_Task to complete_.
A word-for-word copy of the lines from the one holding "part: (945, 206) -> (702, 115), size x0.71" through the final line of the records below is the only output asked for.

_Provided records_.
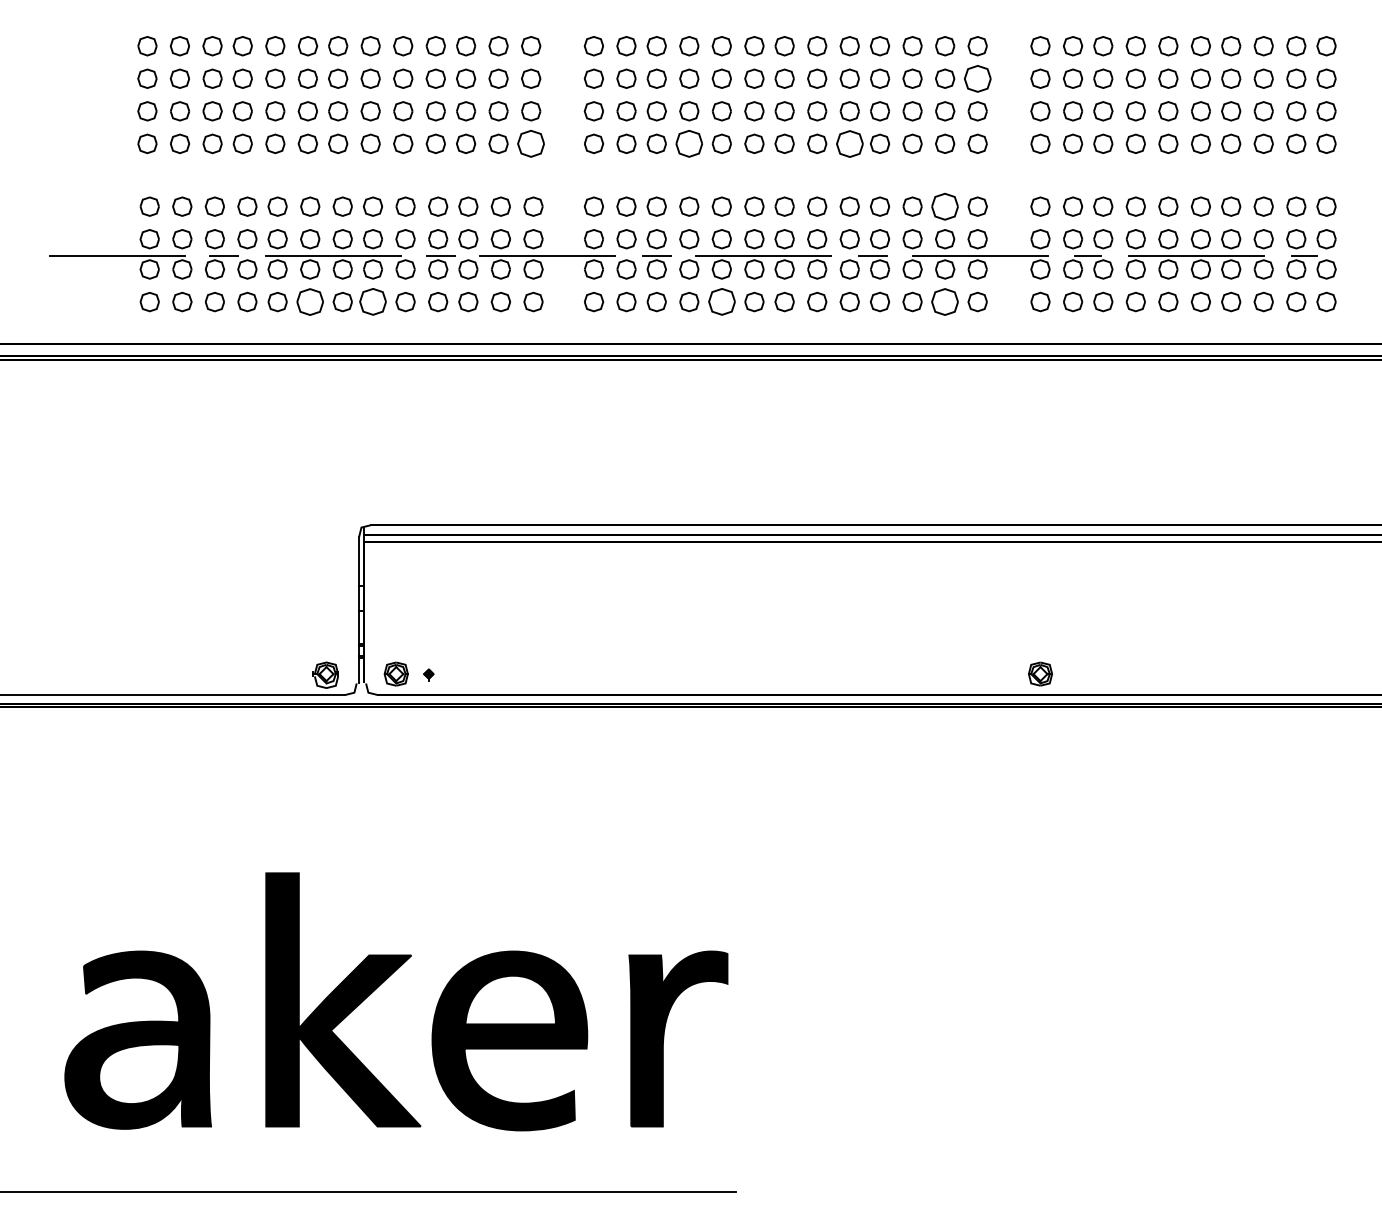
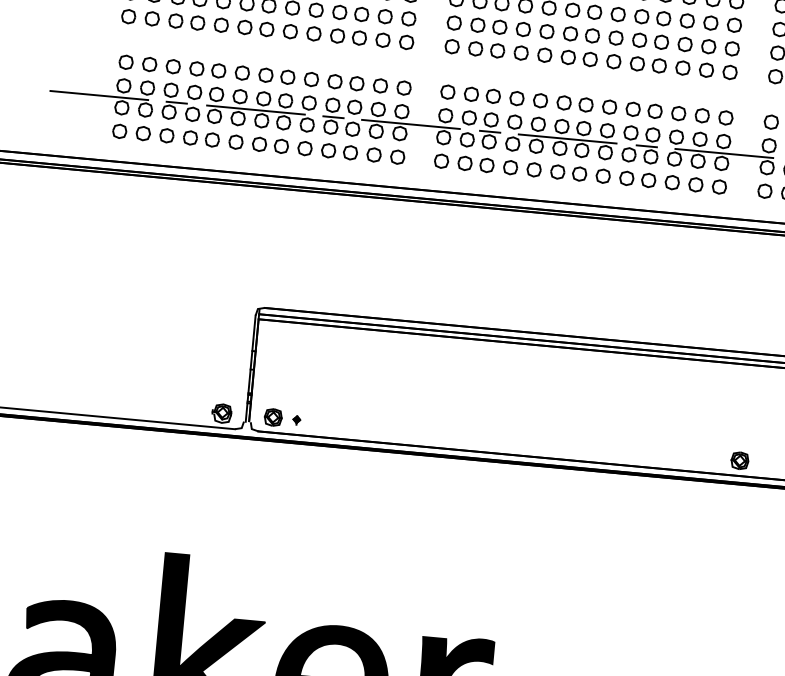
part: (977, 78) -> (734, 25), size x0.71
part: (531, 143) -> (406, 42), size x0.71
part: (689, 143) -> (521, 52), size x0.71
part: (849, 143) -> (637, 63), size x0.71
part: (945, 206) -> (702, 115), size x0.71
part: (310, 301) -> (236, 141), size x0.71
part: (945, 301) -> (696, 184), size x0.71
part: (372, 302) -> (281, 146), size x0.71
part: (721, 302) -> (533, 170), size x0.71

_Completed task_.
part: (945, 206) -> (702, 115), size x0.71
part: (310, 301) -> (236, 141), size x0.71
part: (945, 301) -> (696, 184), size x0.71
part: (372, 302) -> (281, 146), size x0.71
part: (721, 302) -> (533, 170), size x0.71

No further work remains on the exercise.